What you have to do: Copy the records exactly, leaving out every picture.

------------------------------------------------

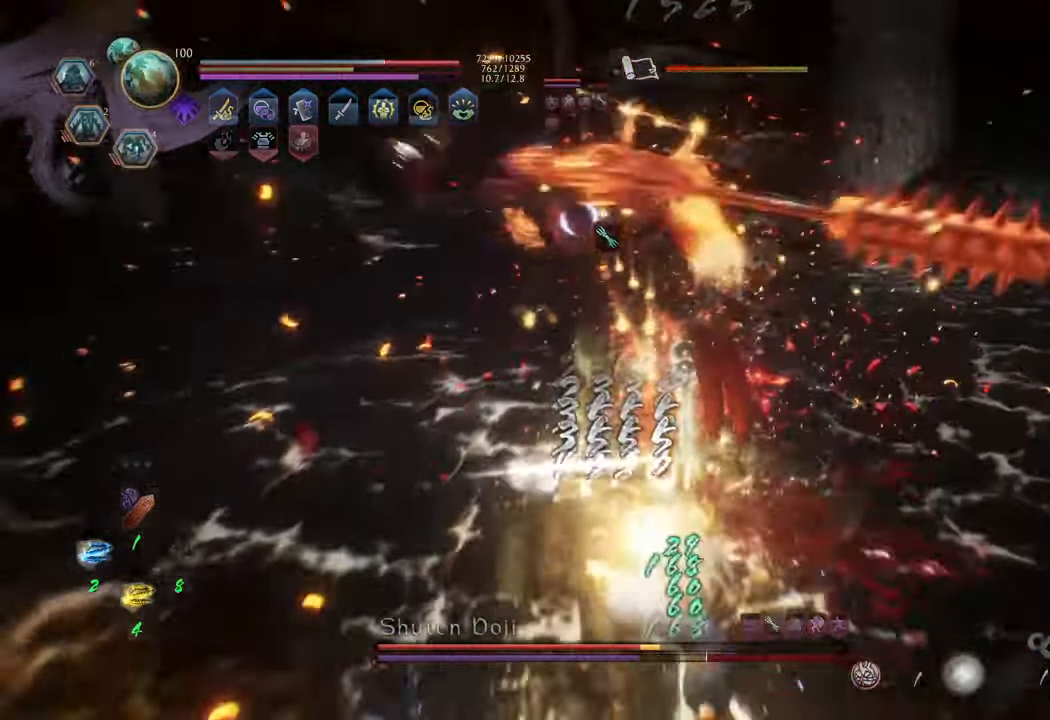
{"buttons": ["A"], "left_stick": "up", "right_stick": "center", "events": [[17, "R1", "down"], [150, "R1", "up"], [300, "left_stick", "up"], [483, "A", "down"]]}
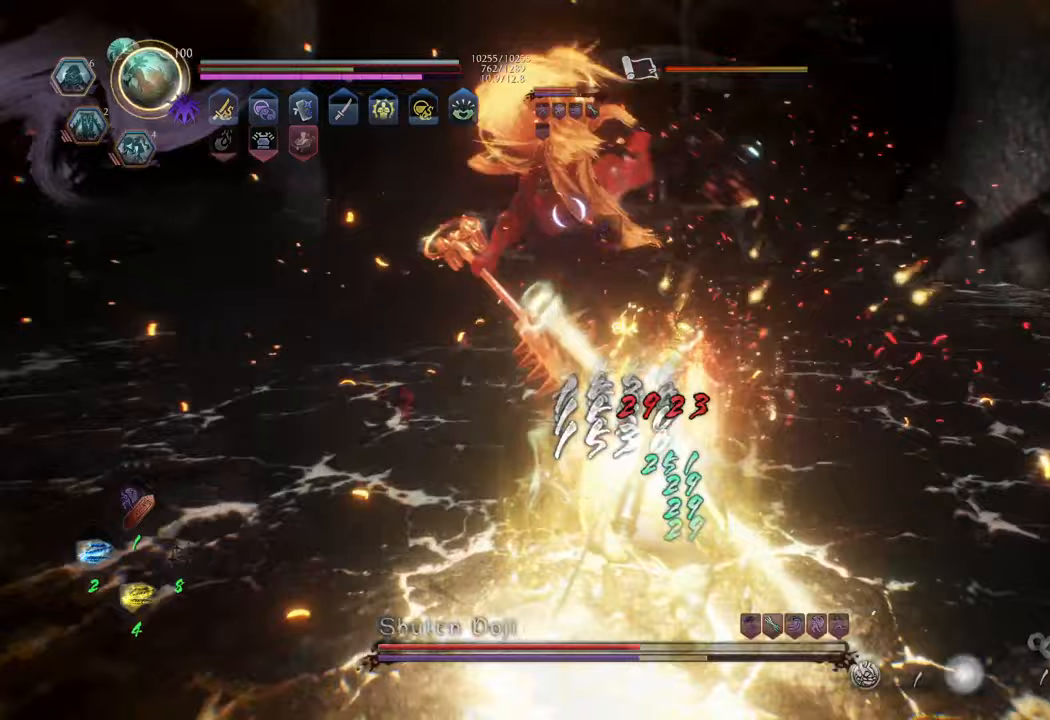
{"buttons": ["A"], "left_stick": "up", "right_stick": "center", "events": []}
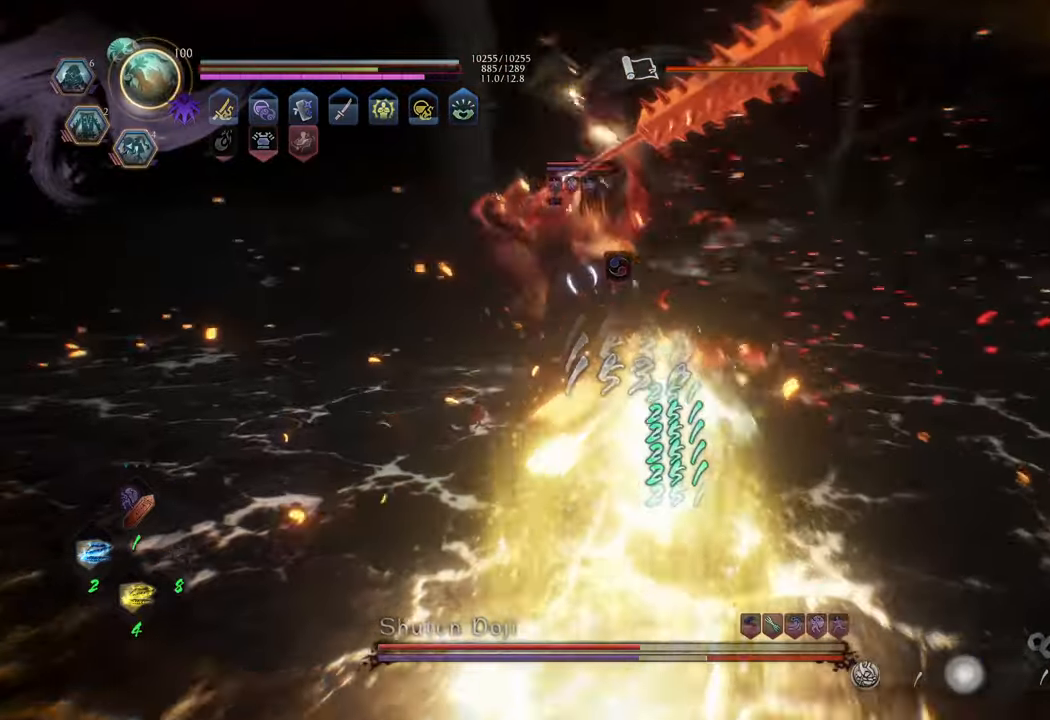
{"buttons": ["L1"], "left_stick": "up", "right_stick": "center", "events": [[133, "A", "up"], [450, "L1", "down"]]}
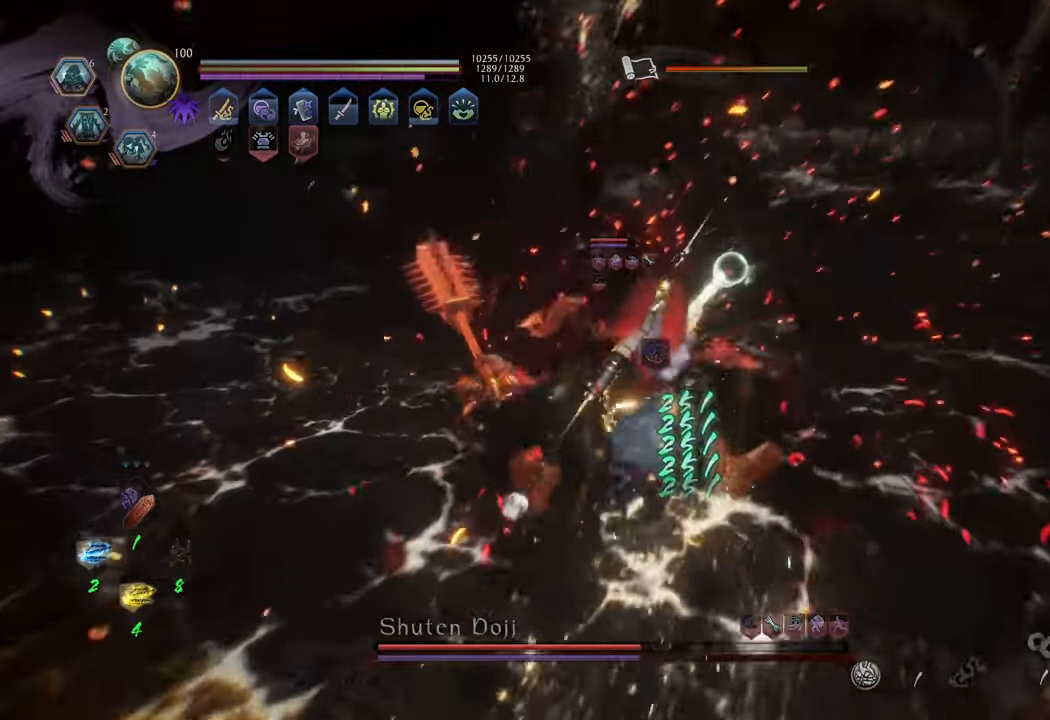
{"buttons": ["Y", "L1"], "left_stick": "center", "right_stick": "center", "events": [[100, "Y", "down"], [317, "left_stick", "center"]]}
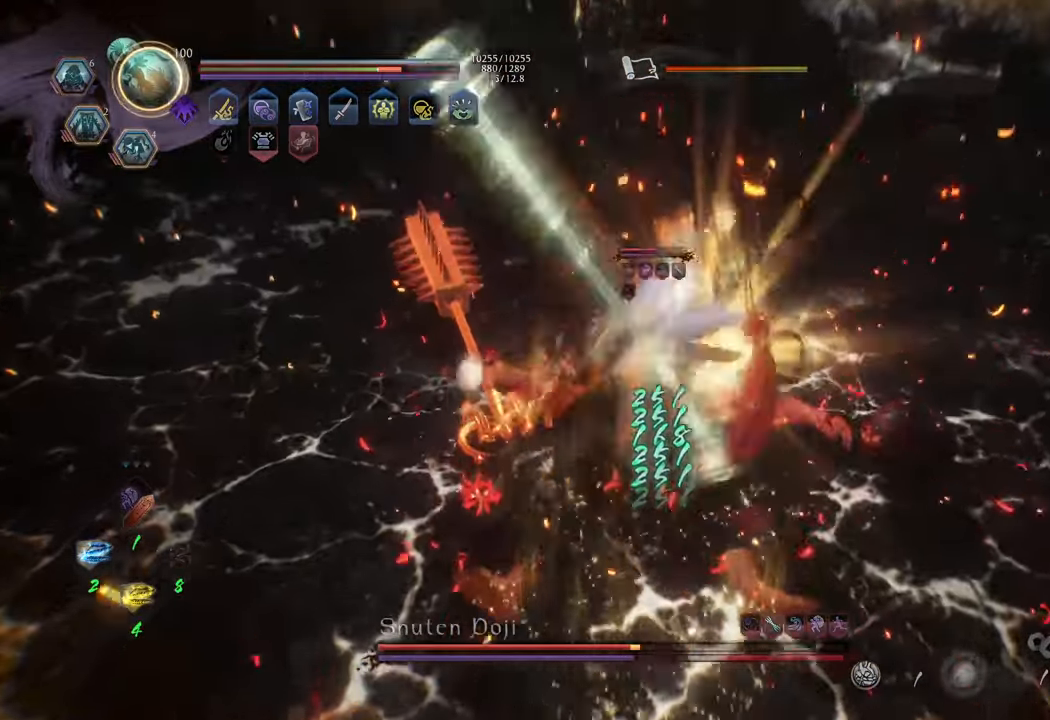
{"buttons": ["Y", "L1"], "left_stick": "center", "right_stick": "center", "events": []}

------------------------------------------------

Response:
{"buttons": ["A"], "left_stick": "up", "right_stick": "center", "events": [[17, "R1", "down"], [150, "R1", "up"], [300, "left_stick", "up"], [483, "A", "down"]]}
{"buttons": ["A"], "left_stick": "up", "right_stick": "center", "events": []}
{"buttons": ["L1"], "left_stick": "up", "right_stick": "center", "events": [[133, "A", "up"], [450, "L1", "down"]]}
{"buttons": ["Y", "L1"], "left_stick": "center", "right_stick": "center", "events": [[100, "Y", "down"], [317, "left_stick", "center"]]}
{"buttons": ["Y", "L1"], "left_stick": "center", "right_stick": "center", "events": []}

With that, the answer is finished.